### YOUR INSTRUCTIONS
Nothing in the records may change. Print them all again.

Extracted records
[Start of Attachment]
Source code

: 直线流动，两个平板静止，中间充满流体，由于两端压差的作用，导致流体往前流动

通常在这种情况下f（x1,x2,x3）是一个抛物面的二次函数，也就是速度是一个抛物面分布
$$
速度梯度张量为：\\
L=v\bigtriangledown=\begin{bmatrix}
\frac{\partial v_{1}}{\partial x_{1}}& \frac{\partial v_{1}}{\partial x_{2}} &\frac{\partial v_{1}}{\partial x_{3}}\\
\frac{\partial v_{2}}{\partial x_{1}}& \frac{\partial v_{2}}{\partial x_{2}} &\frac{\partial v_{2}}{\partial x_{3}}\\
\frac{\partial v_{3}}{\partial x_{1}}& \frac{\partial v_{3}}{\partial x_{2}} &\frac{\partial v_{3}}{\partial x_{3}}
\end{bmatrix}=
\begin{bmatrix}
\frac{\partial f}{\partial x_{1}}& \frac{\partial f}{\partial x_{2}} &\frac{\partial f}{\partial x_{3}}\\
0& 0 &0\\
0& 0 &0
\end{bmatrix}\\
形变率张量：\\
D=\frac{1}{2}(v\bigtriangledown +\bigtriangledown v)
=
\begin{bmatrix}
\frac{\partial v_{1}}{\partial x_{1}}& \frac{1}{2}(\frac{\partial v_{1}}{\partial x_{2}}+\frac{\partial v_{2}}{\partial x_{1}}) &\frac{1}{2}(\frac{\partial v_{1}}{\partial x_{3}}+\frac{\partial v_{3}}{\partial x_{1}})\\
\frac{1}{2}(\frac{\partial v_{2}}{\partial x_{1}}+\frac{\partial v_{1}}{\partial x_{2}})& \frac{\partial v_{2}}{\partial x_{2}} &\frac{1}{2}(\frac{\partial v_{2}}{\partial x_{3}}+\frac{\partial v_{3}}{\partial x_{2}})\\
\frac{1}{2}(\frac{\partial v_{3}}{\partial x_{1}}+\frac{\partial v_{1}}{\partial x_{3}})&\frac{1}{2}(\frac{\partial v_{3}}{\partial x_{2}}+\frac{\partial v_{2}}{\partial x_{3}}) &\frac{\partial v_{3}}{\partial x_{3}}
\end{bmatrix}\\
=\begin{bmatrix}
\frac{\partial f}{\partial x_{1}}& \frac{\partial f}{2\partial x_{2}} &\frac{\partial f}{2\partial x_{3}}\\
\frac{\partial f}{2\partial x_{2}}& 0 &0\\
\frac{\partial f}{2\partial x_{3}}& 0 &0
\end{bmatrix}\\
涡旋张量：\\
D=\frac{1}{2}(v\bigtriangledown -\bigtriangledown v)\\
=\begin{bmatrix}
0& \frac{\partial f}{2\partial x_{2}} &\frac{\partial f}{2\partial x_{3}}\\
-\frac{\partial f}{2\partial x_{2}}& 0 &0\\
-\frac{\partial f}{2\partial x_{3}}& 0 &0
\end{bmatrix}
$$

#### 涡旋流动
[End of Attachment]
### THE COMPLETED TASK
Source code

: 直线流动，两个平板静止，中间充满流体，由于两端压差的作用，导致流体往前流动

通常在这种情况下f（x1,x2,x3）是一个抛物面的二次函数，也就是速度是一个抛物面分布
$$
速度梯度张量为：\\
L=v\bigtriangledown=\begin{bmatrix}
\frac{\partial v_{1}}{\partial x_{1}}& \frac{\partial v_{1}}{\partial x_{2}} &\frac{\partial v_{1}}{\partial x_{3}}\\
\frac{\partial v_{2}}{\partial x_{1}}& \frac{\partial v_{2}}{\partial x_{2}} &\frac{\partial v_{2}}{\partial x_{3}}\\
\frac{\partial v_{3}}{\partial x_{1}}& \frac{\partial v_{3}}{\partial x_{2}} &\frac{\partial v_{3}}{\partial x_{3}}
\end{bmatrix}=
\begin{bmatrix}
\frac{\partial f}{\partial x_{1}}& \frac{\partial f}{\partial x_{2}} &\frac{\partial f}{\partial x_{3}}\\
0& 0 &0\\
0& 0 &0
\end{bmatrix}\\
形变率张量：\\
D=\frac{1}{2}(v\bigtriangledown +\bigtriangledown v)
=
\begin{bmatrix}
\frac{\partial v_{1}}{\partial x_{1}}& \frac{1}{2}(\frac{\partial v_{1}}{\partial x_{2}}+\frac{\partial v_{2}}{\partial x_{1}}) &\frac{1}{2}(\frac{\partial v_{1}}{\partial x_{3}}+\frac{\partial v_{3}}{\partial x_{1}})\\
\frac{1}{2}(\frac{\partial v_{2}}{\partial x_{1}}+\frac{\partial v_{1}}{\partial x_{2}})& \frac{\partial v_{2}}{\partial x_{2}} &\frac{1}{2}(\frac{\partial v_{2}}{\partial x_{3}}+\frac{\partial v_{3}}{\partial x_{2}})\\
\frac{1}{2}(\frac{\partial v_{3}}{\partial x_{1}}+\frac{\partial v_{1}}{\partial x_{3}})&\frac{1}{2}(\frac{\partial v_{3}}{\partial x_{2}}+\frac{\partial v_{2}}{\partial x_{3}}) &\frac{\partial v_{3}}{\partial x_{3}}
\end{bmatrix}\\
=\begin{bmatrix}
\frac{\partial f}{\partial x_{1}}& \frac{\partial f}{2\partial x_{2}} &\frac{\partial f}{2\partial x_{3}}\\
\frac{\partial f}{2\partial x_{2}}& 0 &0\\
\frac{\partial f}{2\partial x_{3}}& 0 &0
\end{bmatrix}\\
涡旋张量：\\
D=\frac{1}{2}(v\bigtriangledown -\bigtriangledown v)\\
=\begin{bmatrix}
0& \frac{\partial f}{2\partial x_{2}} &\frac{\partial f}{2\partial x_{3}}\\
-\frac{\partial f}{2\partial x_{2}}& 0 &0\\
-\frac{\partial f}{2\partial x_{3}}& 0 &0
\end{bmatrix}
$$

#### 涡旋流动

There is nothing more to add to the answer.